Detesto el fútbol. Jamás aprendí a patear una pelota, hacer una gambeta o convertir un gol. No leo los periódicos deportivos, no veo prácticas deportivas por televisión, ni escucho partidos de fútbol por radio. El fútbol no me interesa en absoluto.
Poco tiempo antes de comenzar el Mundial de Alemania, había conseguido un televisor prestado por una biblioteca popular que no le daba utilidad. Al traerlo a la escuela, muchos me preguntaron si era para ver los partidos del Mundial. A todos les contesté que no, que lo traía para que los chicos pudieran entretenerse en determinados momentos del día y para ver películas relacionadas con los temas de estudio.
Pero se acercó la hora del comienzo del campeonato y, como soy un convencido de que nadie tiene que pensar como yo ni compartir mis gustos, dispuse que los chicos, sus maestros y el resto del personal de la escuela, vieran los partidos en el Salón de Actos, donde se había instalado el televisor recién llegado.
Así fue como el viernes 16, los chicos estaban expectantes por el partido de la Argentina frente a Serbia y Montenegro. Miré el comienzo y me fui a seguir trabajando en la Dirección. A los pocos minutos, un estruendoso “gooool” resonó en toda la escuela. Salí rápido para ver la repetición y me encantó la jugada. Volví a la Dirección y otra vez se escuchó un griterío: ahora los chicos saltaban y se abrazaban...
Me puse a mirarlos con atención, casi todos los alumnos son de piel cobriza, pero aquel día el color de sus caritas estaba escondido por pintura celeste y blanca. En un rincón, algunos cortaban papelitos, otros se habían colocado la escarapela argentina o lucían camisetas de la selección nacional.
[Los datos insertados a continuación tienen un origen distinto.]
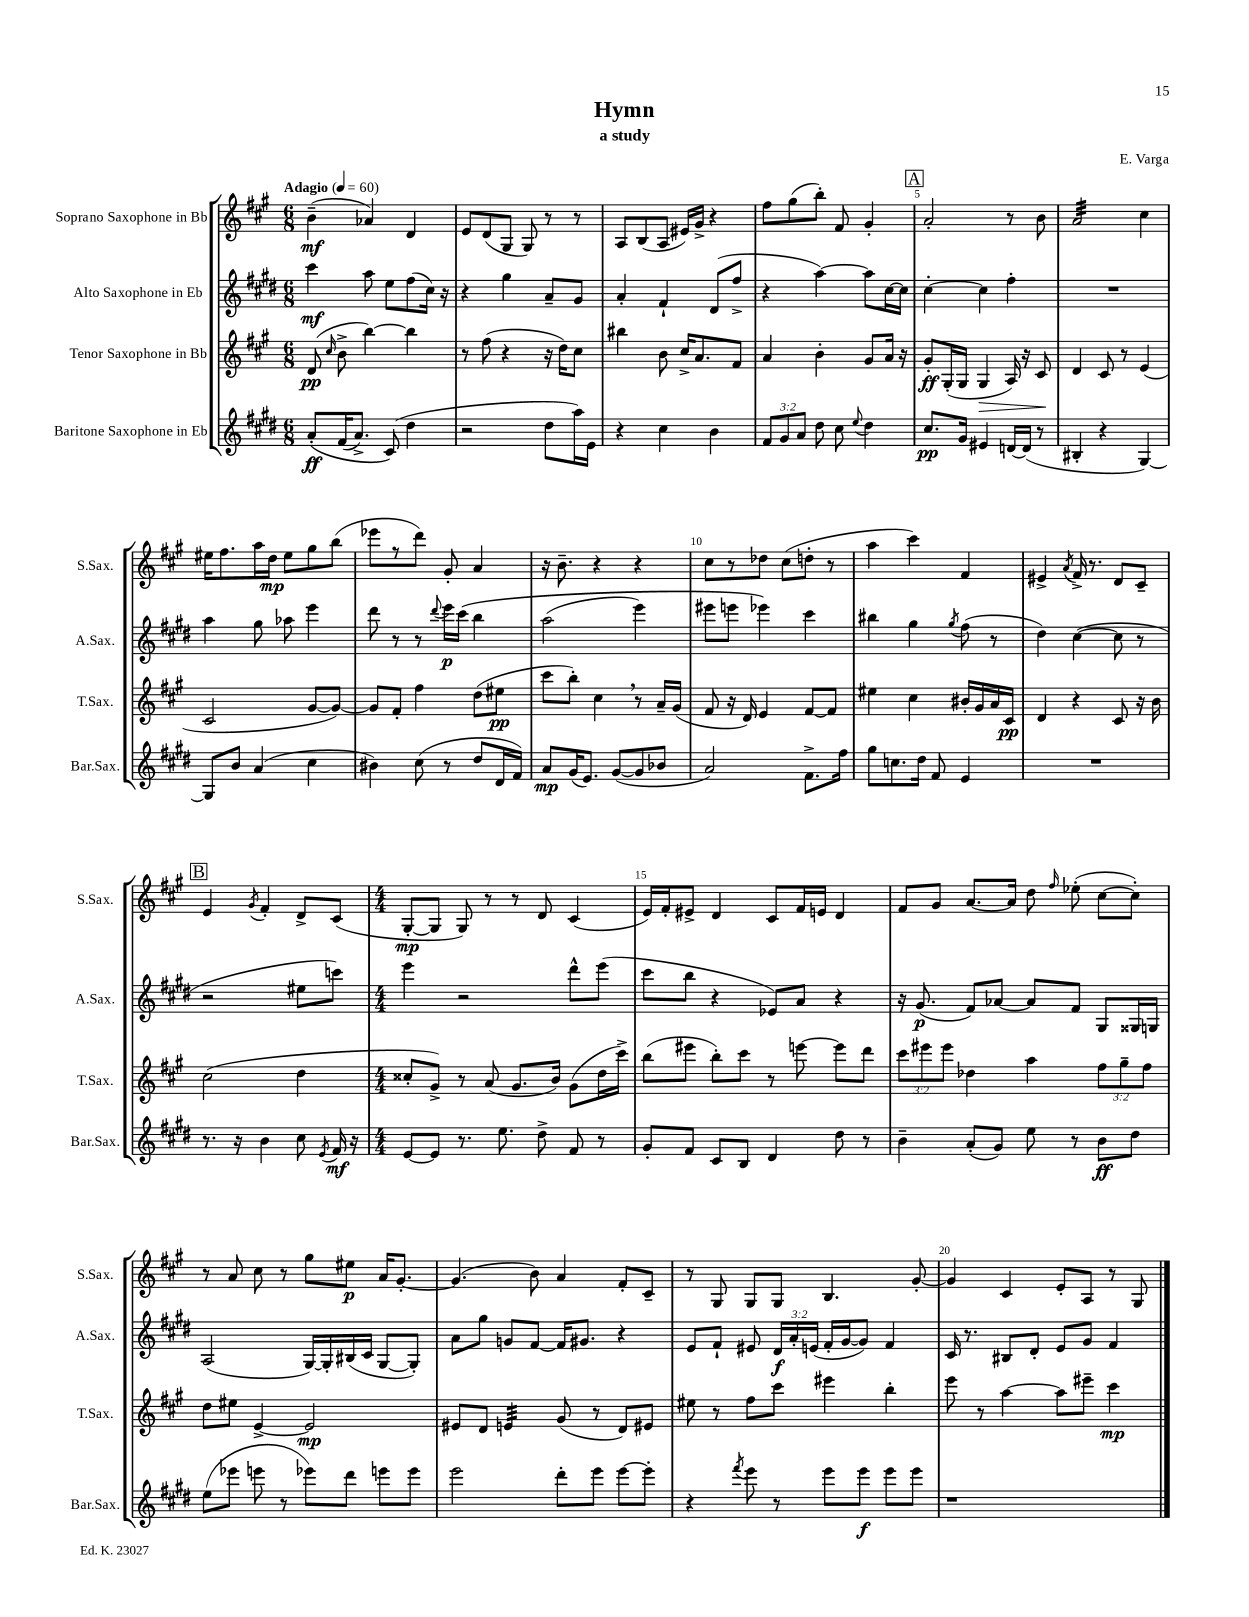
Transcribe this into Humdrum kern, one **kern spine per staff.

**kern	**kern	**kern	**kern
*staff4	*staff3	*staff2	*staff1
*clefG2	*clefG2	*clefG2	*clefG2
*k[f#c#g#d#]	*k[f#c#g#]	*k[f#c#g#d#]	*k[f#c#g#]
*M6/8	*M6/8	*M6/8	*M6/8
*MM60	*MM60	*MM60	*MM60
&(8a'	(8d	4ccc#	(4b~
.	16qqcc#	.	.
(16f#	8b^	.	.
8.a^)	.	.	.
.	[4bb)	8aa	4a-)
(8c#&)	.	8ee	.
4dd#	4bb]	(8ff#	4d
.	.	16cc#)	.
.	.	16r	.
=	=	=	=
2r	8r	4r	8e
.	(8ff#	.	(8d
.	4r	4gg#	8G#
.	.	.	8G#)
8dd#	16r	8a~	8r
.	16dd)	.	.
16aa)	8cc#	8g#	8r
16e	.	.	.
=	=	=	=
4r	4bb#	4a'	8A
.	.	.	(8B
4cc#	8b	4f#`	8A
.	16cc#^	.	16e#)
.	8.a	.	16g#^
4b	.	(8d#	4r
.	8f#	8ff#^	.
=	=	=	=
12f#	4a	4r	8ff#
12g#	.	.	.
.	.	.	(8gg#
12a	.	.	.
8dd#	4b'	[4aa)	8bb')
8cc#	.	.	8f#
8qqee	.	.	.
4dd#	8g#	8aa]	4g#'
.	16a	[16cc#	.
.	16r	16cc#]	.
=	=	=	=
8.cc#	8g#'	[4cc#'	2a'
.	(16G#'	.	.
16g#	16G#	.	.
4e#	4G#	4cc#]	.
[16d	16A)	4ff#'	8r
(16d]	16r	.	.
8r	8c#	.	8b
=	=	=	=
4B#'	4d	2.r	2a
4r	8c#	.	.
.	8r	.	.
[4G#)	(4e	.	4cc#
=	=	=	=
8G#]	2c#	4aa	16ee#
.	.	.	8.ff#
8b	.	.	.
(4a	.	8gg#	16aa
.	.	.	16dd
.	.	8aa-	8ee#
4cc#	[8g#	4eee	8gg#
.	8g#_)	.	(8bb
=	=	=	=
4b#)	8g#]	8ddd#	8eee-
.	8f#'	8r	8r
(8cc#	4ff#	8r	8ddd)
.	.	8qqddd#	.
8r	.	16eee	8g#'
.	.	&(16ccc#	.
8dd#	(8dd	4bb	4a
16d#	8ee#	.	.
16f#)	.	.	.
=	=	=	=
8a	8ccc#	(2aa	16r
.	.	.	8.b~
(16g#	8bb')	.	.
8.e)	.	.	.
.	4cc#	.	4r
([8g#	.	.	.
8g#]	8r	4eee)	4r
8b-	16a~	.	.
.	(16g#	.	.
=	=	=	=
2a)	8f#	8eee#	8cc#
.	16r	8eee	8r
.	16d)	.	.
.	4e	4eee-&)	8dd-
.	.	.	(8cc#
8.f#^	[8f#	4ccc#	8dd'
.	8f#]	.	8r
16ff#	.	.	.
=	=	=	=
8gg#	4ee#	4bb#	4aa
8.cc	.	.	.
.	4cc#	4gg#	4ccc#)
16dd#	.	.	.
8f#	.	.	.
.	.	8qgg#	.
4e	16b#'	(8ff#	4f#
.	16g#	.	.
.	16a	8r	.
.	16c#	.	.
=	=	=	=
2.r	4d	4dd#)	4e#^
.	.	.	8qa
.	4r	([4cc#	16f#^
.	.	.	8.r
.	8c#	8cc#]	8d
.	16r	8r	8c#~
.	16b	.	.
=	=	=	=
8.r	(2cc#	2r	4e
16r	.	.	.
.	.	.	8qg#
4b	.	.	4f#'
8cc#	4dd	8ee#	8d^
8qe	.	.	.
16f#	.	8ccc)	(8c#
16r	.	.	.
=	=	=	=
*M4/4	*M4/4	*M4/4	*M4/4
[8e	8cc##'	4eee	[8G#'
8e]	8g#^)	.	8G#]
8.r	8r	2r	8G#)
.	(8a	.	8r
8.ee	.	.	.
.	8.g#	.	8r
8dd#^	.	.	8d
.	16b)	.	.
8f#	(8g#	8ddd#^^	(4c#
8r	16dd	(8eee	.
.	16ccc#^)	.	.
=	=	=	=
8g#'	(8bb	8ccc#	16e)
.	.	.	16f#'
8f#	8eee#	8bb	8e#^
8c#	8bb')	4r	4d
8B	8ccc#	.	.
4d#	8r	8e-)	8c#
.	[8eee	8a	16f#
.	.	.	16e
8dd#	8eee]	4r	4d
8r	8ddd	.	.
=	=	=	=
4b~	12ccc#	16r	8f#
.	.	(8.g#	.
.	12eee#	.	.
.	.	.	8g#
.	12eee#	.	.
(8a'	4dd-	8f#)	[8.a
8g#)	.	[8a-	.
.	.	.	16a]
8ee	4aa	8a-]	8dd
.	.	.	16qqff#
8r	.	8f#	(8ee-'
8b	12ff#	8G#	[8cc#
.	12gg#~	.	.
8dd#	.	16G##	8cc#'])
.	12ff#	.	.
.	.	16G	.
=	=	=	=
(8ee	8dd	(2A	8r
8eee-	8ee#	.	8a
8eee	[4e^	.	8cc#
8r	.	.	8r
8eee-)	2e]	[16G#)	8gg#
.	.	16G#']	.
8ddd#	.	(16B#	8ee#
.	.	16c#	.
8eee	.	[8G#	16a
.	.	.	[8.g#'
8eee	.	8G#'])	.
=	=	=	=
2eee	8e#	8a	(4.g#]
.	8d	8gg#	.
.	4e	8g	.
.	.	[8f#	8b)
8ddd#'	(8g#	16f#]	4a
.	.	8.g#	.
8eee	8r	.	.
[8eee	8d)	4r	8f#'
8eee']	8e#	.	8c#~
=	=	=	=
4r	8ee#	8e	8r
.	8r	8f#`	8G#
8qfff#	.	.	.
8eee	8ff#	8e#	8G#
8r	8ccc#	24d#	8G#
.	.	24a'	.
.	.	(24e	.
8eee	4eee#	16f#'	4.B
.	.	[16g#	.
8eee	.	8g#])	.
8eee	4bb'	4f#	.
8eee	.	.	[8g#'
=	=	=	=
1r	8eee	16c#	4g#]
.	.	8.r	.
.	8r	.	.
.	[4aa	8B#	4c#
.	.	8d#'	.
.	8aa]	8e	8e'
.	8eee#~	8g#	8A
.	4ccc#	4f#	8r
.	.	.	8G#
==	==	==	==
*-	*-	*-	*-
Llegó el tercer gol, terminó el primer tiempo, arrancó el segundo y con el cuarto gol ya volaban los papelitos, mientras la portera me reprochaba: “Señor Director, cuando termine el partido usted va a tener que barrer el salón de actos” y nos reíamos juntos.
Con los dos goles finales, los alumnos estaban enloquecidos. Volví a
mirarlos, pensé en la alegría de esos chicos humildes, casi todos hijos de
madres y padres nacidos en distintas provincias de nuestro país o en
Bolivia o Paraguay. Muchos, nacidos ellos mismos en países vecinos.
Aquellos chicos casi me hicieron llorar. En ese momento todos se sentían
argentinos. “Somos sudamericanos –reflexioné- ¡somos hermanos!”.